**PROBLEM DETAILS:** Among the entries below, the lines from the one with "DIESE PRODUKTE KÖNNTEN IHNEN" up to and including the one with "هتل آپارتمان های" are to be restated exactly, without pictures.

-- RECORDS FOR THIS TASK follows --

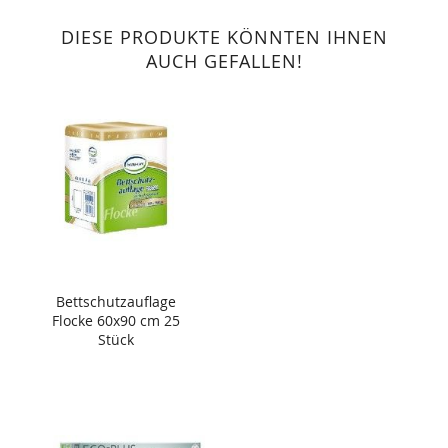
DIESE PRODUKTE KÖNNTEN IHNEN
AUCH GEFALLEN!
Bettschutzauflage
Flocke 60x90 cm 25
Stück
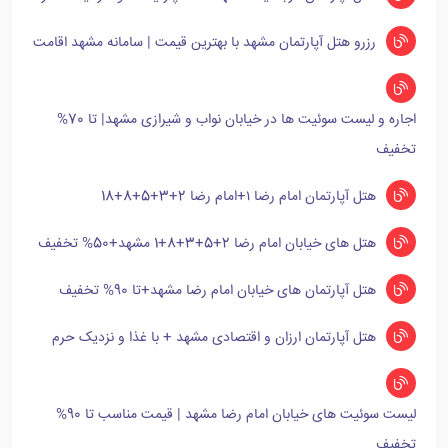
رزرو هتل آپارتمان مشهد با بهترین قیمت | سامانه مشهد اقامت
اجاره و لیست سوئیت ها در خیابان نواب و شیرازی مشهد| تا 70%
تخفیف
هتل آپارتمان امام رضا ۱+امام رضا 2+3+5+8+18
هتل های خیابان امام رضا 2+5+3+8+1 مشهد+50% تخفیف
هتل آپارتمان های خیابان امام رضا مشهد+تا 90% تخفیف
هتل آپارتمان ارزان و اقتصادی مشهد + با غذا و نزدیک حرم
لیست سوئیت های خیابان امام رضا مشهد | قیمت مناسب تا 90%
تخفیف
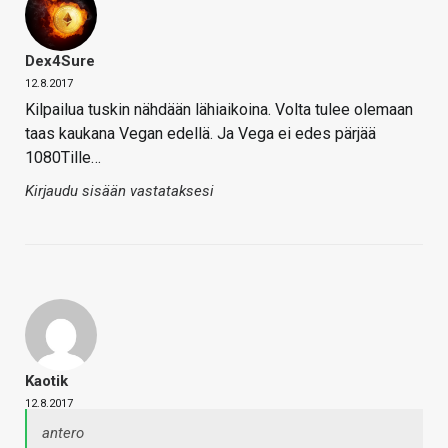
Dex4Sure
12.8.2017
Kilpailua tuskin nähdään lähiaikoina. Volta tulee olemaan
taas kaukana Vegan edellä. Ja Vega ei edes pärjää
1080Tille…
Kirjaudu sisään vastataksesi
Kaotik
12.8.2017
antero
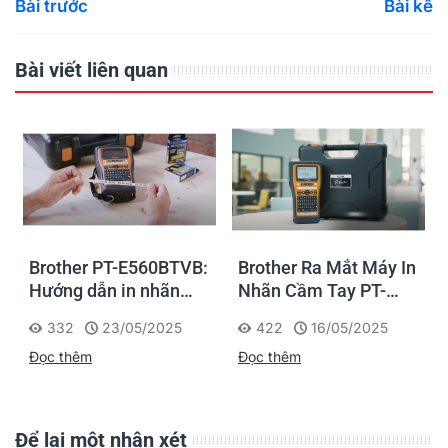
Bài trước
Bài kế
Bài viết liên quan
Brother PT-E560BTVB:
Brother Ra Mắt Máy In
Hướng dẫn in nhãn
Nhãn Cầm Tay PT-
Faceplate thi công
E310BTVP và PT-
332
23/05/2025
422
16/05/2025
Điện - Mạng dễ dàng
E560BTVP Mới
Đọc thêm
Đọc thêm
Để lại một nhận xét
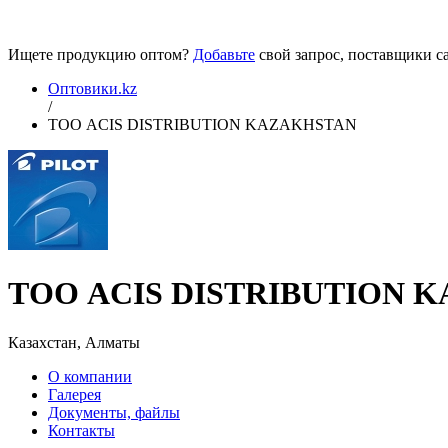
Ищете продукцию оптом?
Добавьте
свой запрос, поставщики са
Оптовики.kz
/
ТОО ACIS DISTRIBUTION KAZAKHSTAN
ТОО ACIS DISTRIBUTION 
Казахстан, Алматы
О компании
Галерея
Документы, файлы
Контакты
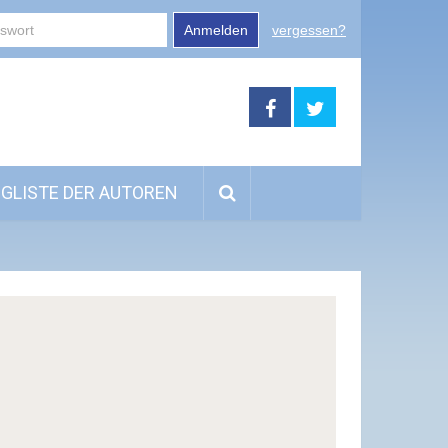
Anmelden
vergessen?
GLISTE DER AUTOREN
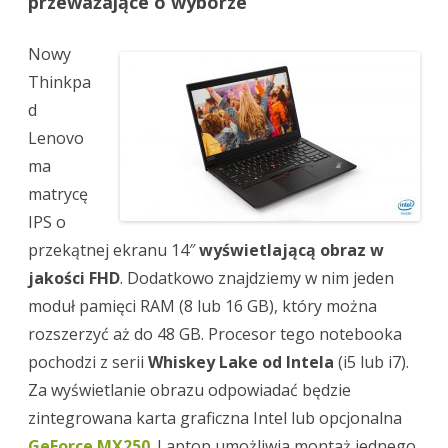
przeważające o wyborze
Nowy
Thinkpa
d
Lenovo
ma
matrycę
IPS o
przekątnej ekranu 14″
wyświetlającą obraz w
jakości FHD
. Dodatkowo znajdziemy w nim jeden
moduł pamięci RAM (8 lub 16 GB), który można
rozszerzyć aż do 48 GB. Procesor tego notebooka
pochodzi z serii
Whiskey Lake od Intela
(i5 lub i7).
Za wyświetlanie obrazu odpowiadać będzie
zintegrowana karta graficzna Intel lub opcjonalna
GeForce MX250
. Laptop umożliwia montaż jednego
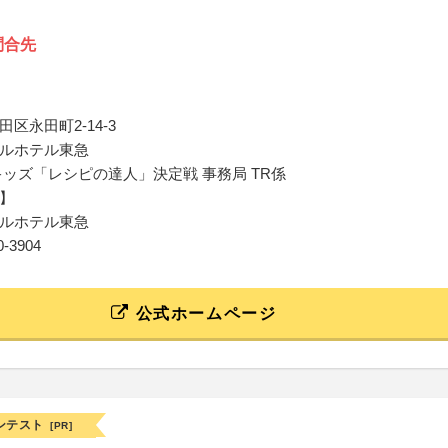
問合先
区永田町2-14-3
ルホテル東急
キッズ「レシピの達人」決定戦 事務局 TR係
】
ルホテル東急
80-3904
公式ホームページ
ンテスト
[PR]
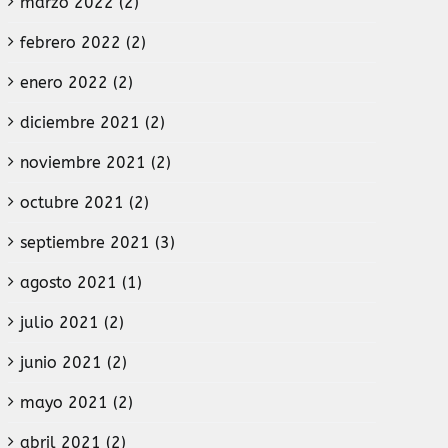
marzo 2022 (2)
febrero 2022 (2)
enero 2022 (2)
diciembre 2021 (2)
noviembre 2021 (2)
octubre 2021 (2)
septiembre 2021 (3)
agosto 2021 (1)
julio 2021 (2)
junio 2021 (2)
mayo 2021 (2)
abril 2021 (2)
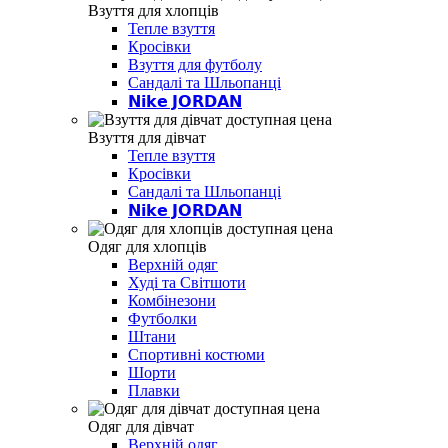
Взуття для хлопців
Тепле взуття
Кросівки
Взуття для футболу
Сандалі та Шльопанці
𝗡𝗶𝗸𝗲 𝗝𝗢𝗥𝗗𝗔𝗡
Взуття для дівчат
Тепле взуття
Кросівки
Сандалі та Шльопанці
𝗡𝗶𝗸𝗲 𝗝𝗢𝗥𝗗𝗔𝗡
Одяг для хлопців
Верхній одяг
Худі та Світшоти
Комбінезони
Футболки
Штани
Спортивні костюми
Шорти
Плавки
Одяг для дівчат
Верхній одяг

-- RECORDS FOR THIS TASK concluded --
-- RECORDS FOR THIS TASK follows --

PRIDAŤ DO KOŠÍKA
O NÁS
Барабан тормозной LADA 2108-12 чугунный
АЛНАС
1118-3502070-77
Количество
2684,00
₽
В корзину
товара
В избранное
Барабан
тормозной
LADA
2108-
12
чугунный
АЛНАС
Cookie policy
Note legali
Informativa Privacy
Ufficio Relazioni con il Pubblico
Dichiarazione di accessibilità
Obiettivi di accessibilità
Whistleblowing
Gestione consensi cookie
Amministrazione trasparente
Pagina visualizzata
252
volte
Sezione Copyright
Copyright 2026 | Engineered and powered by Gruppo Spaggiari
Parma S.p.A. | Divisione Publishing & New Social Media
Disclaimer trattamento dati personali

-- RECORDS FOR THIS TASK concluded --

**SOLUTION FOR THIS TASK:**
DIESE PRODUKTE KÖNNTEN IHNEN
AUCH GEFALLEN!
Bettschutzauflage
Flocke 60x90 cm 25
Stück
رزرو هتل آپارتمان مشهد با بهترین قیمت | سامانه مشهد اقامت
اجاره و لیست سوئیت ها در خیابان نواب و شیرازی مشهد| تا 70%
تخفیف
هتل آپارتمان امام رضا ۱+امام رضا 2+3+5+8+18
هتل های خیابان امام رضا 2+5+3+8+1 مشهد+50% تخفیف
هتل آپارتمان های خیابان امام رضا مشهد+تا 90% تخفیف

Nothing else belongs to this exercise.